Much of the work here is summarised from the notes in Generalised Linear Models by Germán Rodríguez, Chapter 7.
The Hazard Function
Another important concept is the hazard function, $\lambda(t)$, which is the instantaneous rate of occurence, given that the object has survived until time $t$. $$ \lambda(t) = \lim\limits_{dt\to0} \frac{P(t<T<t+dt | T > t)}{dt}\\ $$
The above can be simplified down by using Bayes Rule, and the definition of $S(t)$ above: $$ \begin{aligned} \lambda(t) =& \lim\limits_{dt\to0} \frac{P(t<T<t+dt, T > t)}{P(T > t)\quad dt}\\ =& \lim\limits_{dt\to0} \frac{P(t<T<t+dt)}{dt} \frac{1}{S(t)}\\ =& \frac{f(t)}{S(t)} \end{aligned} $$
Since $S'(t) = -f(t)$ from the first equation, we can also state: $$ \lambda(t) = - \frac{d}{dt}\log S(t) $$
Therefore, the survival function will can be stated as: $$ S(t) = \exp\left(-\int_{-\infty}^t \lambda(x) dx\right) $$ and this will come in handy when we are coding up the survival function.
Likelihood Function
In any probabilistic framework we wish to maxmise the likelihood of observed data given the probability functions. However, unlike classification/ regression situations we need to modify the likelihood $f(t)$. Let us define the case where death, $d_i$ hasn't been observed as censored observations. In those case we know that death will occur at a point $T > t$. Therefore the likelihood $L$ can be defined as: $$ L_i = \begin{cases} f(t_i) = S(t_i)\lambda(t_i) &\text{ when }d_i = 1 \\ \int^{\infty}_t f(x) dx = S(t_i) &\text{ when }d_i = 0 \end{cases} $$
The above can be simplified as: $$ \begin{aligned} L =& \prod_{i=1}^N L_i = \prod_{i=1}^N \lambda(t_i)^{d_i} S(t_i) \\ \log L =& \sum_{i=1}^N d_i \log \lambda(t_i) - \Lambda(t_i) \\ -\log L =& \sum_{i=1}^N \Lambda(t_i) - d_i \log \lambda(t_i) \end{aligned} $$ where $\Lambda(t)\equiv -\log S(t)$ is cumulative hazard function.
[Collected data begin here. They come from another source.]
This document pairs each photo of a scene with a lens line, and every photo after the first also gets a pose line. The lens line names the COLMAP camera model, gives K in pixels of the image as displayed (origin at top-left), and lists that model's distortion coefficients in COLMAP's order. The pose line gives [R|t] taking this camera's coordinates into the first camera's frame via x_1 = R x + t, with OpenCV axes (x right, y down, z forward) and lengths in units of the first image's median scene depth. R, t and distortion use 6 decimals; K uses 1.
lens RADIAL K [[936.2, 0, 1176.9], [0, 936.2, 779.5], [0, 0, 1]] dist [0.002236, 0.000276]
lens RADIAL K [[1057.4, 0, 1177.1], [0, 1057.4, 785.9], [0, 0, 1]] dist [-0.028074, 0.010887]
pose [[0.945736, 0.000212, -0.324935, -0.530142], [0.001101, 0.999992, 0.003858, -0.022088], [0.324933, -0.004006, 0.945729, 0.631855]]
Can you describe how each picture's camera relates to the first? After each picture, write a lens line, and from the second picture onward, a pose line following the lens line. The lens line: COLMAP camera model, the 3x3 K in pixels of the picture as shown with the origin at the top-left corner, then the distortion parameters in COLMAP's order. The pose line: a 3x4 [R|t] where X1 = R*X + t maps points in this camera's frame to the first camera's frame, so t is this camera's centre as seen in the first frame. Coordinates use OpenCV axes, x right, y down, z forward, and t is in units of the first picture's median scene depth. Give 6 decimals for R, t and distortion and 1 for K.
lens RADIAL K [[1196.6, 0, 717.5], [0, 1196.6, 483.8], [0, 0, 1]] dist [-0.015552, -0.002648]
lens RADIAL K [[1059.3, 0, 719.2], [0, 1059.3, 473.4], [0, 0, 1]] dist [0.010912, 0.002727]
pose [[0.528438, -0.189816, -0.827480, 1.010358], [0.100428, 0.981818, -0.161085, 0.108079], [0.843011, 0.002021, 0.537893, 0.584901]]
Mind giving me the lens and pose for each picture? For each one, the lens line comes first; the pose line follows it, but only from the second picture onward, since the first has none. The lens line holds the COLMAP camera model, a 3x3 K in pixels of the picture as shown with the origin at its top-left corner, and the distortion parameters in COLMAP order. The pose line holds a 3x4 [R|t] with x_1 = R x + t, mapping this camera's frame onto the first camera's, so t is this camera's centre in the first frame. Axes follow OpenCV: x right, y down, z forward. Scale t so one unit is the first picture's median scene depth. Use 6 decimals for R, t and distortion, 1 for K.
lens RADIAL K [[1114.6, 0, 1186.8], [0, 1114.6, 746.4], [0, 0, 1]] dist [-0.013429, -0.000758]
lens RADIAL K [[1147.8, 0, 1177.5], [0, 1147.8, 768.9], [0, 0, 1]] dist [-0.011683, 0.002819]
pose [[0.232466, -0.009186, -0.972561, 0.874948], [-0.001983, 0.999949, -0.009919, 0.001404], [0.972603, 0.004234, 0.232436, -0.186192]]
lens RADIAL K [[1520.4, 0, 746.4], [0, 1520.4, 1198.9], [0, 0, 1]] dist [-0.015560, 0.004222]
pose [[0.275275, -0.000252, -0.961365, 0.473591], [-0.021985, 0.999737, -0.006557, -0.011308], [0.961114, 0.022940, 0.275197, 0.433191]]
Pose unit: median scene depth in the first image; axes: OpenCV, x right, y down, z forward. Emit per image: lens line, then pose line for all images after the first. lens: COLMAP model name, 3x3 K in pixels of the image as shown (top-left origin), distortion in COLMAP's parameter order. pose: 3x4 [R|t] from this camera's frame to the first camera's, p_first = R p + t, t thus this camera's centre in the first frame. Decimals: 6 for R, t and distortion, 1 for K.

Similarly if we wish to avoid taking into account the hazard function, we can define the likelihood function to be: $$ \begin{aligned} L =& \prod_{i=1}^N L_i = \prod_{i=1}^N f(t_i)^{d_i} S(t_i)^{1-d_i} \\ -log L =& -\sum_{i=1}^N d_i \log f(t_i) + (1 - d_i) \log S(t_i) \end{aligned} $$
These two formats of the likelihood will be used when modelling the behaviours of censored data (in different modelling settings). We use the negative log likelihood as this is more accommodating for modern deep learning libraries that do gradient descent.